Please regard this as a postscript to the many fine reviews of this mastepiece.
Alan Ladd was one of those great actors who might have been. Ladd's deadpan persona, which some have criticized as wooden, was the essential element in the suppressed emotion which would serve him so well in his greatest role, that of Shane.
In following Ladd's filmography, it's fascinating to see how the quality of his work is related to the complexity of the character he plays. The more complex, it seems, the better Ladd's performance. And of course, the enigma of Shane, the character's inherent complexity, lends itself perfectly to Ladd's talents.

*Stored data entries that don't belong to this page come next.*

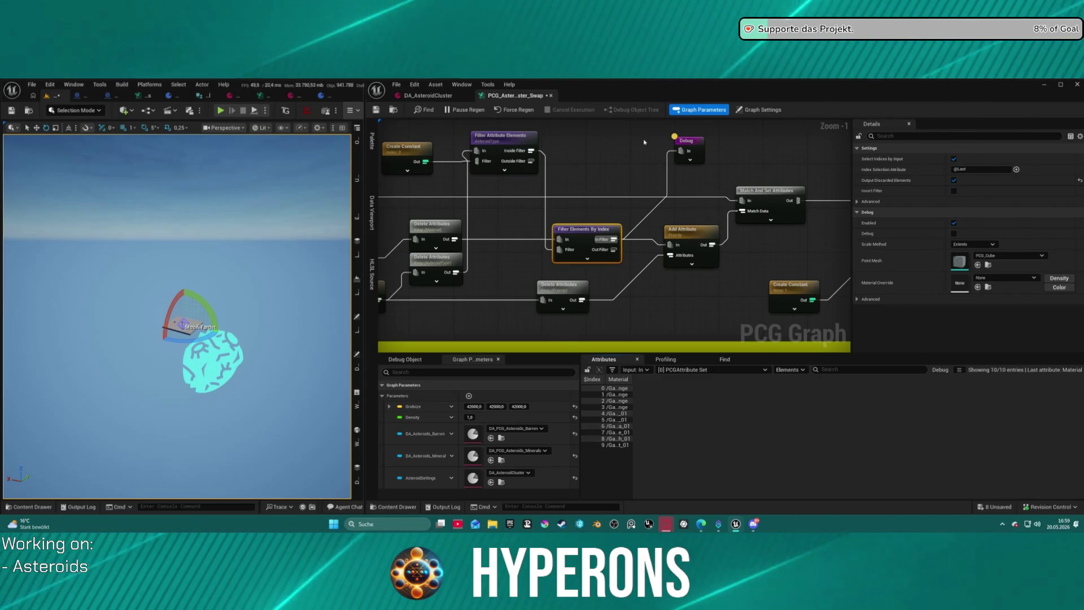
pyautogui.moveTo(597, 247)
pyautogui.mouseDown()
pyautogui.moveTo(558, 242)
pyautogui.moveTo(611, 245)
pyautogui.mouseUp()
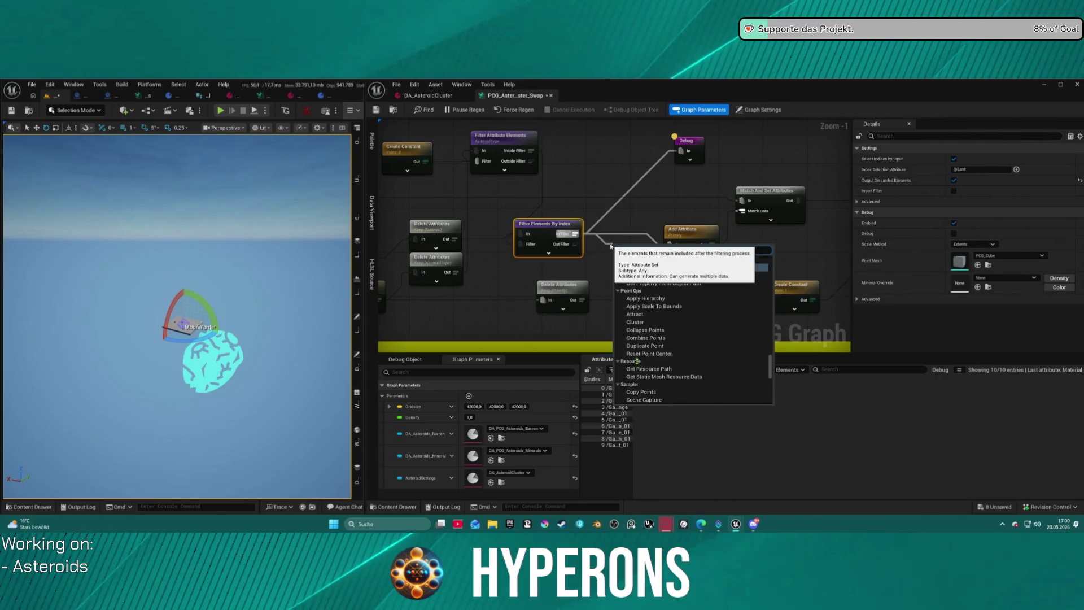
# - Add a Clamp node from the filter output, then delete it
pyautogui.write('clamp')
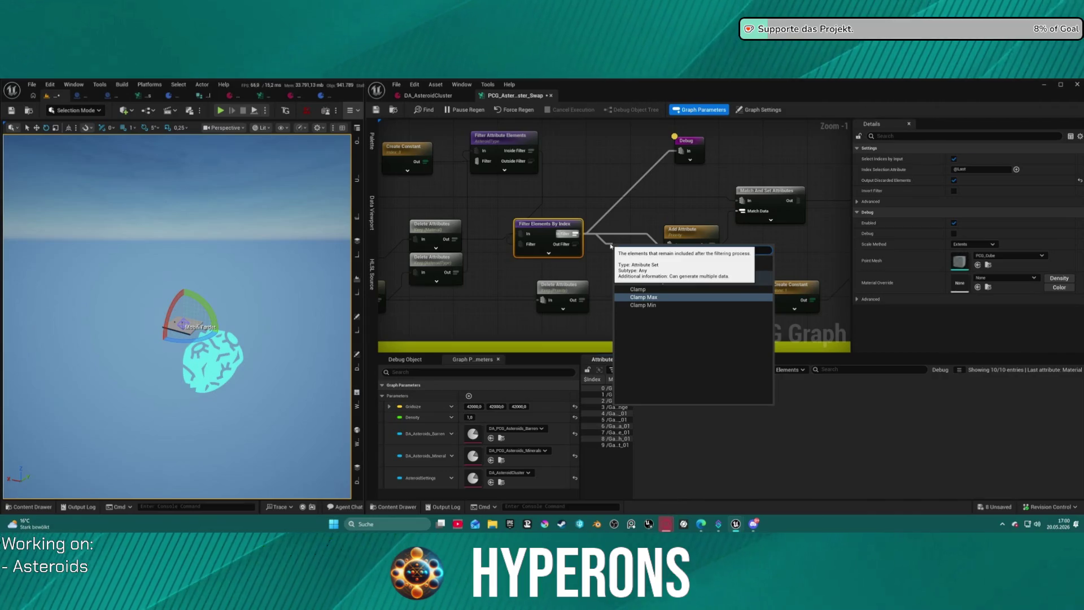
pyautogui.press('Return')
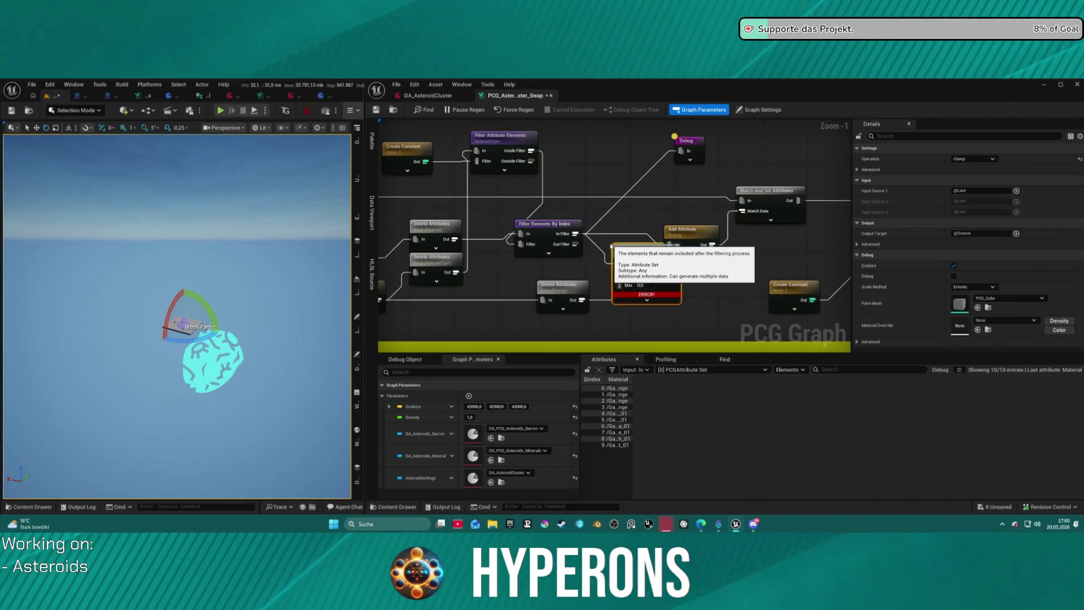
pyautogui.click(640, 274)
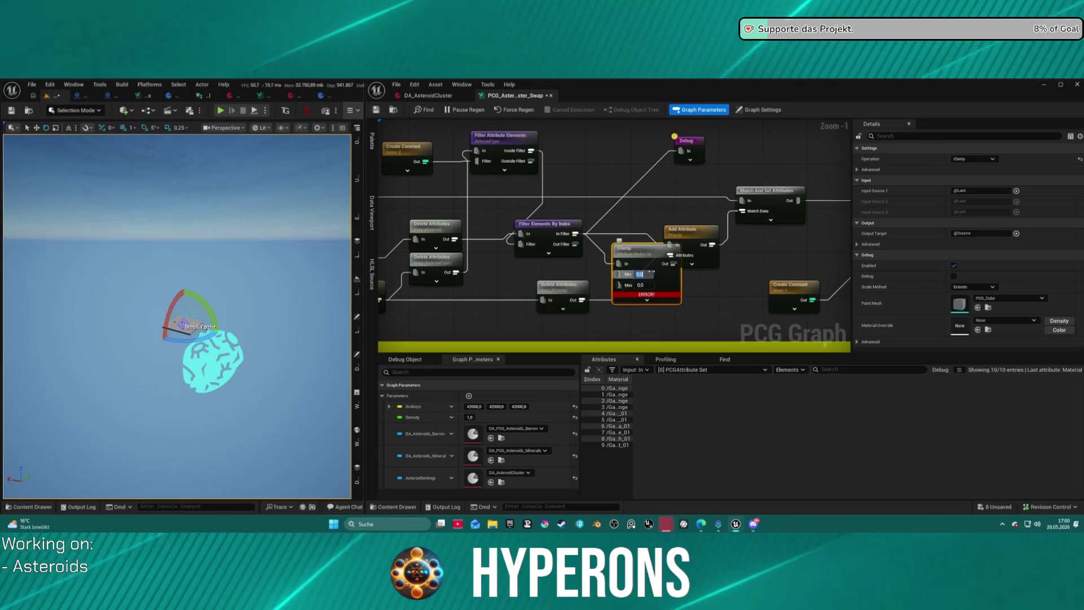
pyautogui.click(649, 285)
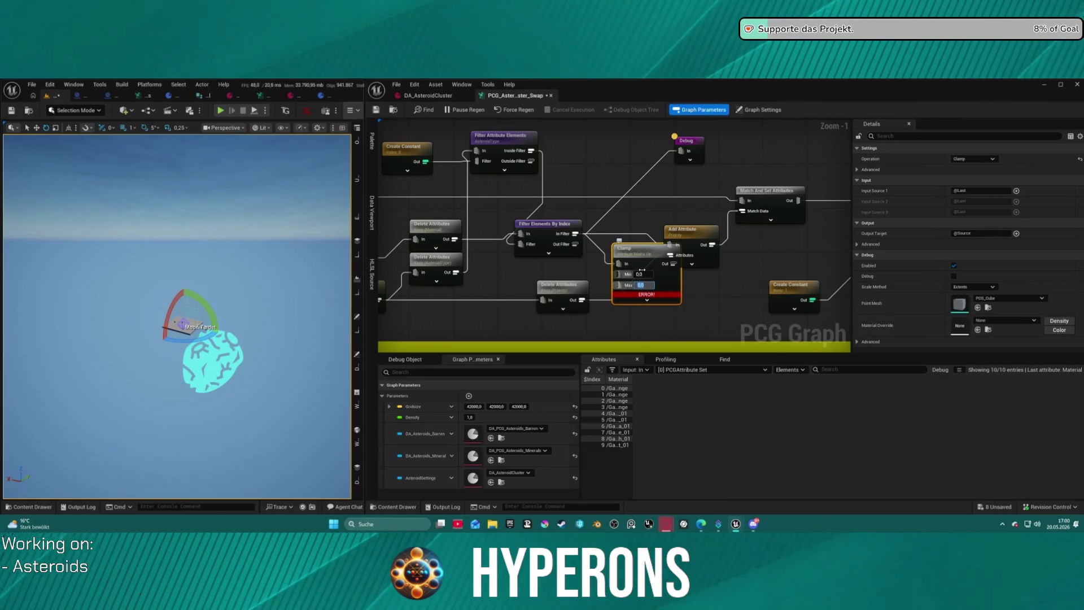
pyautogui.press('Delete')
# - Add a Clamp Min node off Filter Elements By Index with Min set to 3
pyautogui.click(545, 223)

Sue Carol, Alan Ladd's wife and agent, didn't care for directors, preferring the actor-as-producer rather than director. While this "business approach" contributed to great wealth and influence for the Ladd dynasty, it did not lend itself to the artistic achievements of which Ladd was capable. Whether this was of concern to Alan can only be conjectured.
However, one thing is certain, when Ladd was given a strong director, such as Raoul Walsh, Michael Curtiz, Edward Dmytryk or George Stevens for Shane, the results were dramatic. What may have been his finest performance was also his last, in Dmytryk's The Carpetbaqggers. As the enigmatic Nevada Smith, was Alan Ladd replaying Shane?